The chief executive of Ireland West Airport has warned that Ireland’s aviation sector will return to the 1950s when the country had only one airport if travel restrictions are not lifted soon.
In an exclusive interview with the Western People, Joe Gilmore revealed that the airport is running at a record deficit of €4m in 2020 after losing 90 per cent of its business.
“No business can sustain this level of reduced demand and effectively be shut up in terms of travel restrictions,” said Mr Gilmore, adding that the airport has been “effectively closed since March”.
“Passenger numbers have collapsed, load factors have plummeted and staff have faced redundancies and shorter working weeks. The airport has already slashed its costs by 50% but “from a business perspective we might as well be closed”, said Mr Gilmore.
“The fact that there are such severe travel restrictions, we’re effectively closed down.
“If this continues for six or 12 months then the threat of closure comes into play,” he added.
Aer Lingus never restored its services from Ireland West after lockdown and only 25% to 30% of seats on Ryanair’s reduced schedule are taken. If the low-cost airline continues to lose significant amounts of money there’s a fear its chief executive Michael O’Leary will pull out of Knock, leaving the airport with no flights.
Mr Gilmore said airport management had “positive discussions” with Minister of State at the Department of Transport Hildegarde Naughton on two occasions and is seeking €4m in the upcoming budget to meet losses.
The chief executive was a member of the National Taskforce for Aviation Recovery and is adamant that the recommended stimulus package for airlines must be implemented to allow for continued flying and the restoration of connectivity.
“Airlines are losing significant amounts of money and that can only be sustained for a period of time.
“The scale of the losses in the aviation sector are enormous; the whole sector has been effectively shut down,” he said pointing out that the Dublin Airport Authority is reporting losses of a €1m per day.
Mr Gilmore is in favour of pre-departure Covid tests at airports if they make flying safer and give people the confidence to travel.
“If we continue as we are there’s a risk air travel wont recover for 10 years in this country and the risk to airports like ourselves and Shannon and Cork is that we won’t survive. We have to find a way to make travel safe from a public health point of view.

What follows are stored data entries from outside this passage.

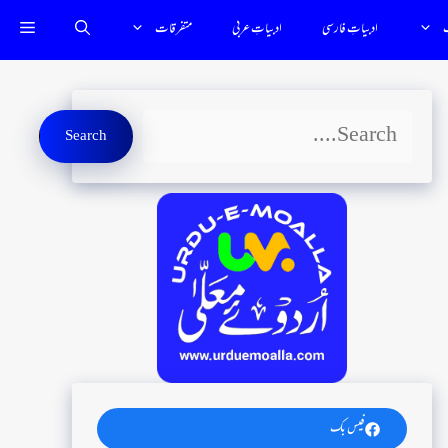
ب
ادبیاتِ فارسى
ادبياتِ عربي
متفرقات
Search
Search
فیس بک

As the nation holds its breath for the budget and news of a vaccine, only 12/14 flights per week are scheduled to operate from the airport during the winter months.
“Hopefully there will be some positive developments on the travel front,” said Mr Gilmore who believes there is ‘pent-up demand’. “We’re seeking an opening up of the UK market. It doesn’t make sense asking people to quarantine here when you don’t do it on the opposite end.”